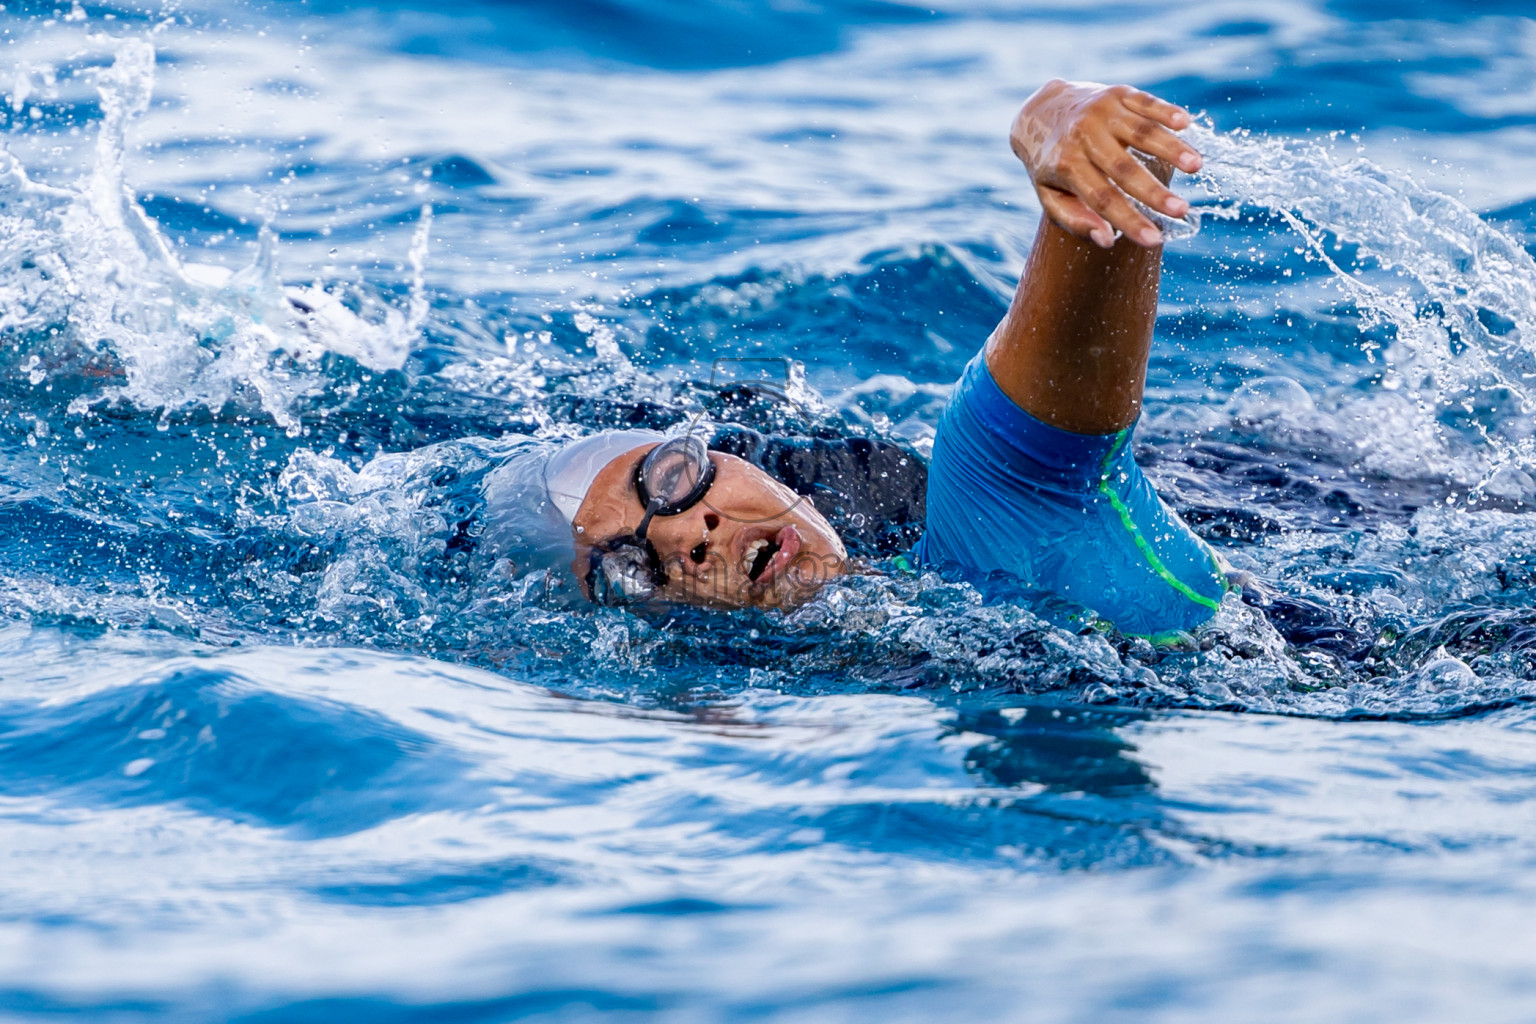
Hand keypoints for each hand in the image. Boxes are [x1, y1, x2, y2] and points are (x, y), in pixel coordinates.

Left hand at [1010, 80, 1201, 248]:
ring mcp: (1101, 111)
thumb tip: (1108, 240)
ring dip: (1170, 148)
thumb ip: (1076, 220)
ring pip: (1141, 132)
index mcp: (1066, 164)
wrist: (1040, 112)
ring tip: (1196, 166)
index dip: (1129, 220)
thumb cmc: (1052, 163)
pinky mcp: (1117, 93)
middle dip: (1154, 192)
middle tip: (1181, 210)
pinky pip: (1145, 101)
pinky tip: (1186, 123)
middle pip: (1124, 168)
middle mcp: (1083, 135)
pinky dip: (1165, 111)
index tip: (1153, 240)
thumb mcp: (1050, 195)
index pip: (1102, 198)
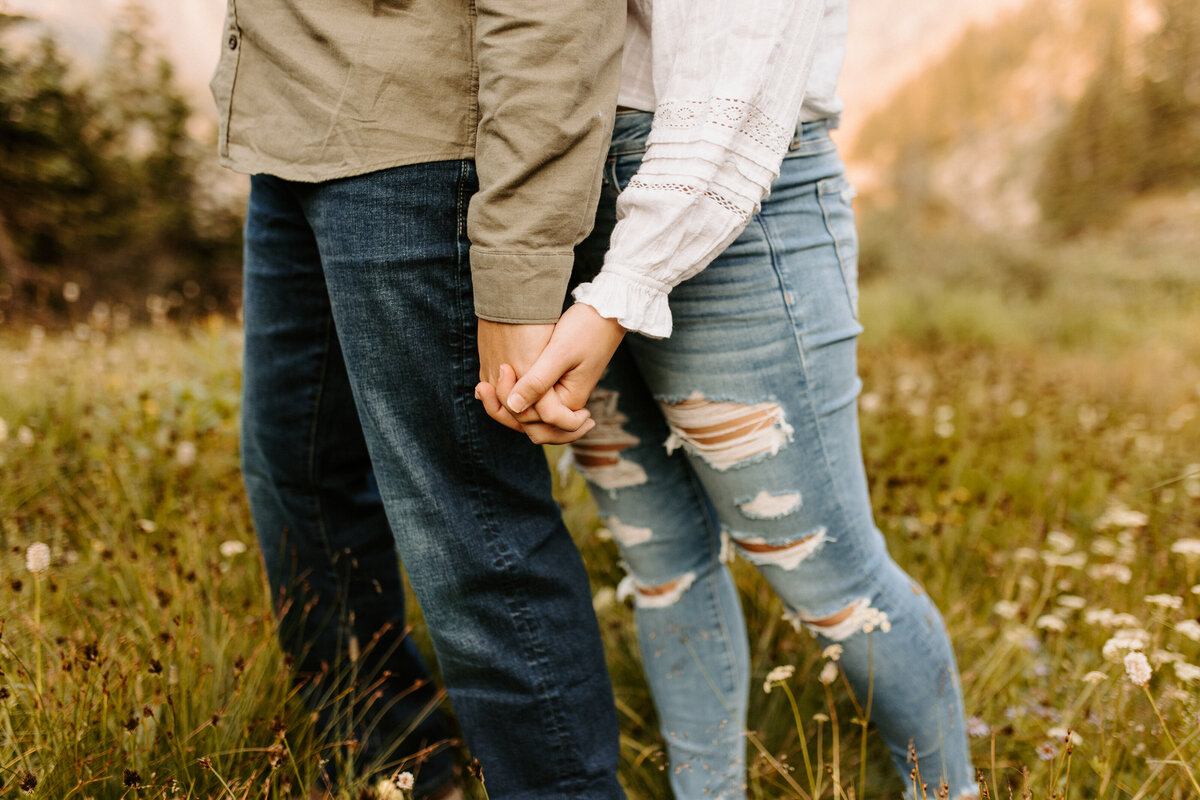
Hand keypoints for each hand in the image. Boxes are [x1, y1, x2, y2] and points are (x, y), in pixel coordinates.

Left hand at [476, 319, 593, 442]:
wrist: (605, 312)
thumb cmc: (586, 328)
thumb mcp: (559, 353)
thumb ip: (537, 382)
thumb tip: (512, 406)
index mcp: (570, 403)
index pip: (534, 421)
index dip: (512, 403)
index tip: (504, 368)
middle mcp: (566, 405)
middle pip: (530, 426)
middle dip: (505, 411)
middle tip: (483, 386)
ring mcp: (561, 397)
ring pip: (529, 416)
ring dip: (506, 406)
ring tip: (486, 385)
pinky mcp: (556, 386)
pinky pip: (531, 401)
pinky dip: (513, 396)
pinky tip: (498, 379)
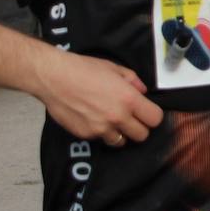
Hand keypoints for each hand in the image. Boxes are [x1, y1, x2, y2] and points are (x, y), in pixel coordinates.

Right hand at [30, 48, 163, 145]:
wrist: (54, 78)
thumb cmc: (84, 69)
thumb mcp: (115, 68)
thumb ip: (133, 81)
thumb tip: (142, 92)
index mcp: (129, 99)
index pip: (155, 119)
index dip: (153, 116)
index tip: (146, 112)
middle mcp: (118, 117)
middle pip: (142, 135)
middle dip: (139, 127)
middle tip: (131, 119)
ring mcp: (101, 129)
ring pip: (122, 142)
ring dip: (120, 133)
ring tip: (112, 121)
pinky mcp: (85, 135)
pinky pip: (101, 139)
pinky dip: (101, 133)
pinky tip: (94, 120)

To do:
Throughout the data above, report every line that contains the string "index".

Output:
index mcp: (1066, 164)
index dip: (1129, 220)
index tip: (1153, 240)
index pip: (1102, 198)
index mcp: (570, 403)
index pip: (534, 421)
index dip: (512, 403)
index tip: (504, 368)
index mcp: (129, 99)
index pip: (155, 119)
index dip: (153, 116)
index tip: (146, 112)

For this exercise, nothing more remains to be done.